● **MATERIAL FOR THIS EXERCISE**
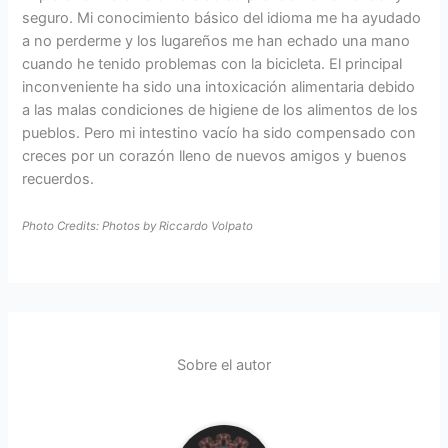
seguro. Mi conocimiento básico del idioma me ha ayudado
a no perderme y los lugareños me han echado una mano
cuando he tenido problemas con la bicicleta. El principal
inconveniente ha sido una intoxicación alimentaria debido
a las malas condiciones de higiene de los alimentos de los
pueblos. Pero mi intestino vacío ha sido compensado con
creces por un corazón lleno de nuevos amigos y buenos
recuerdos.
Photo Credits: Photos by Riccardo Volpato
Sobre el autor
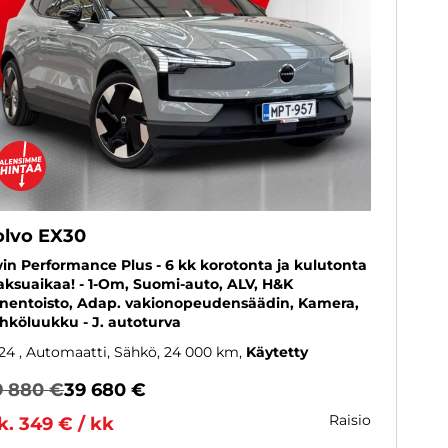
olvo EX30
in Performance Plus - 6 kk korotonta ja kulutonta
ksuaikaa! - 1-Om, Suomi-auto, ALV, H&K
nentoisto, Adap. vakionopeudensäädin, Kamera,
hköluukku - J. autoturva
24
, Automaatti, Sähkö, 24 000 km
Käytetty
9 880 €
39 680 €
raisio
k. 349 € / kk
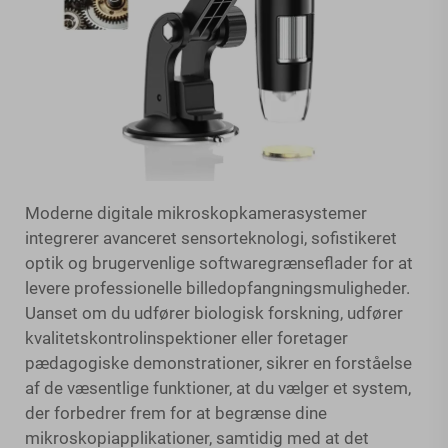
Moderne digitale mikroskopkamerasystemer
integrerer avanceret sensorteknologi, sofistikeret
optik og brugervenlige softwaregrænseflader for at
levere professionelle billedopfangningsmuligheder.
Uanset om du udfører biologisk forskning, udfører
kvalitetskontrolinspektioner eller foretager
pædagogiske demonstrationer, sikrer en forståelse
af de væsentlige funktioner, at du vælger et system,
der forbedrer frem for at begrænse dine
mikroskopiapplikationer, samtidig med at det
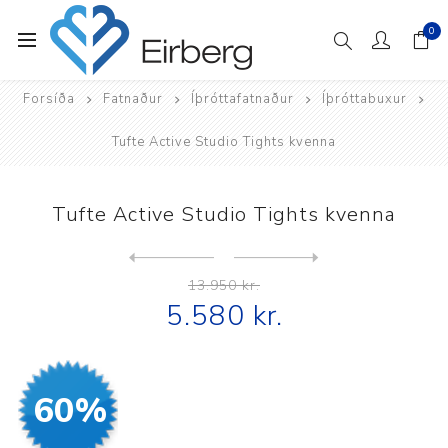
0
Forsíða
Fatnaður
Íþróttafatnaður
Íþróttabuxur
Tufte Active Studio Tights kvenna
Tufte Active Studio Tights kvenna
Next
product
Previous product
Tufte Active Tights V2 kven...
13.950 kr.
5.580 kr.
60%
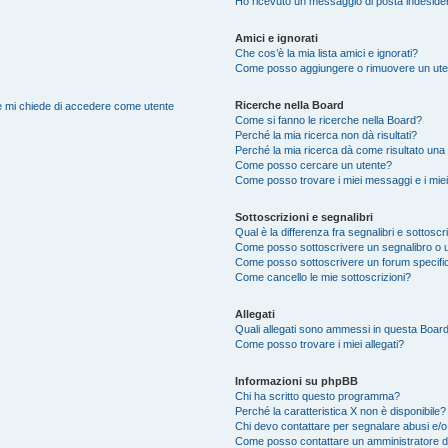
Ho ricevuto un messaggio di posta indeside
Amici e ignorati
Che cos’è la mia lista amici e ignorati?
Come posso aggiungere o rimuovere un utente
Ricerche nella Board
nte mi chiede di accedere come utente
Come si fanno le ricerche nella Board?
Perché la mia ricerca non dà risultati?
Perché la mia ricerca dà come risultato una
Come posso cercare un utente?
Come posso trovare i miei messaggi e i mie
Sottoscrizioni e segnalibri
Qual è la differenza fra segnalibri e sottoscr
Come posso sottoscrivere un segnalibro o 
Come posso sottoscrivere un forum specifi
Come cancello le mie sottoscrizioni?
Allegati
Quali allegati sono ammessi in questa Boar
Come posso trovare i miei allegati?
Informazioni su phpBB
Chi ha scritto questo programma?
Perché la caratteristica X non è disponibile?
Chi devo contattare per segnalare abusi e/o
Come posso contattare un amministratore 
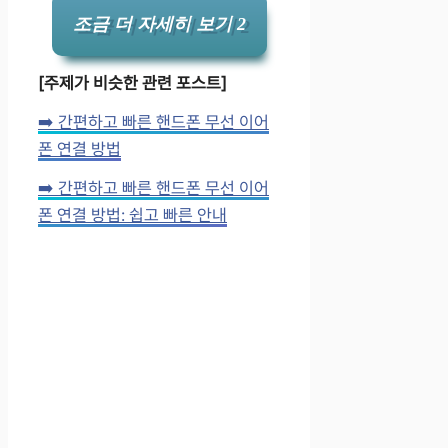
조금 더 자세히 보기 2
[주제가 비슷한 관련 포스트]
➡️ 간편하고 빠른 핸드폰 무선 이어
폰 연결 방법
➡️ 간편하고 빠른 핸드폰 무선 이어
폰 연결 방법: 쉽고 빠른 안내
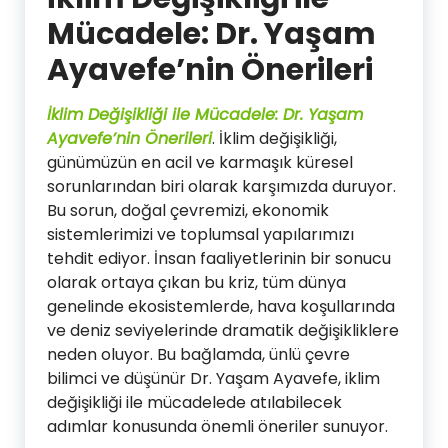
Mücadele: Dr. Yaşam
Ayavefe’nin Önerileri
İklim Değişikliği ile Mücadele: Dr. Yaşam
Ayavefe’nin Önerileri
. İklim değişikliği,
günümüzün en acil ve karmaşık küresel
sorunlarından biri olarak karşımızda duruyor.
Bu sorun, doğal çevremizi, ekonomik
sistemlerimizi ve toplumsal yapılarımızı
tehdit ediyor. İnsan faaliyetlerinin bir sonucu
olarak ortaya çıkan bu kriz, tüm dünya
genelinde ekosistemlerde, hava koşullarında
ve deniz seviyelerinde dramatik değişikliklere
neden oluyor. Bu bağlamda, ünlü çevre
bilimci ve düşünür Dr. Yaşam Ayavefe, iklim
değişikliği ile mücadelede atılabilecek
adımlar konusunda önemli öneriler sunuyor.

...

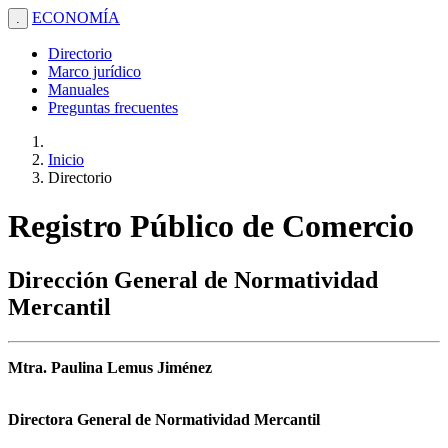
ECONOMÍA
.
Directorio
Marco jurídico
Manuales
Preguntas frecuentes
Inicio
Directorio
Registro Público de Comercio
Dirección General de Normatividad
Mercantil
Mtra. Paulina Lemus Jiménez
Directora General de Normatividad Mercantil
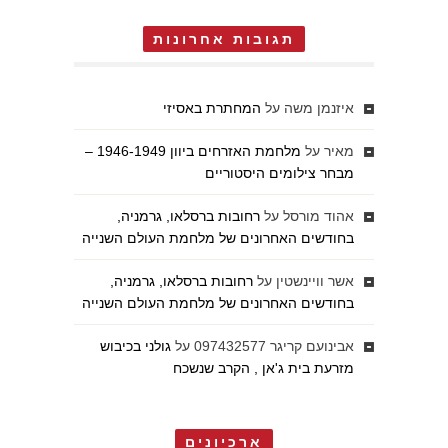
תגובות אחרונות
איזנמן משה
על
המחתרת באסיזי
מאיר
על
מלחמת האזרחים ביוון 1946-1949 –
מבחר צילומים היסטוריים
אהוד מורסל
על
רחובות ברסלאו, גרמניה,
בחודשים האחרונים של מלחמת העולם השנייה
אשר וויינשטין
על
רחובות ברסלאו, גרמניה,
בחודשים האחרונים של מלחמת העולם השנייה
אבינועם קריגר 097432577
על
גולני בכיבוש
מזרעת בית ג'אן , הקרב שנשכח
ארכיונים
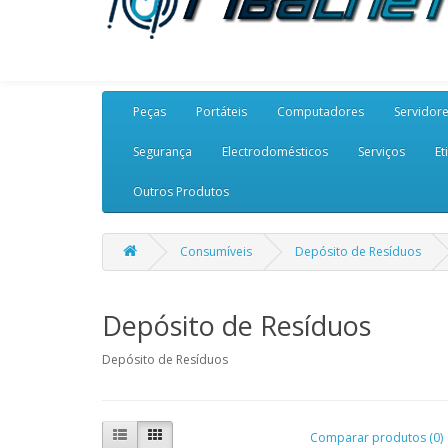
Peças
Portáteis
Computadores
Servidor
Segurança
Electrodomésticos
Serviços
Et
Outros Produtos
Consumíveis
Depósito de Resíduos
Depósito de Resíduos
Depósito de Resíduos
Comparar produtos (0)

--

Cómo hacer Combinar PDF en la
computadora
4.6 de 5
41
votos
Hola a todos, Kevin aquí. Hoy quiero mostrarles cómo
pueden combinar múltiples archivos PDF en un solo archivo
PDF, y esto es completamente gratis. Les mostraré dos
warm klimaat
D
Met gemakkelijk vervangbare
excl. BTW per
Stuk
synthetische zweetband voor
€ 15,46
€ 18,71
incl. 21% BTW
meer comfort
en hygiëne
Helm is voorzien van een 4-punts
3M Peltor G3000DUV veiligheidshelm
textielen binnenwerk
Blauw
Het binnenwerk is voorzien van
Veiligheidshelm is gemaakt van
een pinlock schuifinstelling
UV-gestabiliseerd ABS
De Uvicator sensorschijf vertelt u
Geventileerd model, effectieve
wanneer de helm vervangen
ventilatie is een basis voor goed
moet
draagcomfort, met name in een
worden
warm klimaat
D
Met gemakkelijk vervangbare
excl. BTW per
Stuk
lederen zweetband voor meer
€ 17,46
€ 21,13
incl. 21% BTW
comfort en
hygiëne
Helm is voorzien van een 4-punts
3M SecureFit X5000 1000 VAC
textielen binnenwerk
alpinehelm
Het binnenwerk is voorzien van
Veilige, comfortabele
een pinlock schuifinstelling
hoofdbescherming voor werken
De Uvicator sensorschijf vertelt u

● **WORK ORDER**
From the records above, copy only the lines starting with the line that holds "seguro. Mi conocimiento" and going on through the line that holds "Sobre el autor", exactly as written.

● **TASK OUTPUT**
seguro. Mi conocimiento básico del idioma me ha ayudado
a no perderme y los lugareños me han echado una mano
cuando he tenido problemas con la bicicleta. El principal
inconveniente ha sido una intoxicación alimentaria debido
a las malas condiciones de higiene de los alimentos de los
pueblos. Pero mi intestino vacío ha sido compensado con
creces por un corazón lleno de nuevos amigos y buenos
recuerdos.
Photo Credits: Photos by Riccardo Volpato
Sobre el autor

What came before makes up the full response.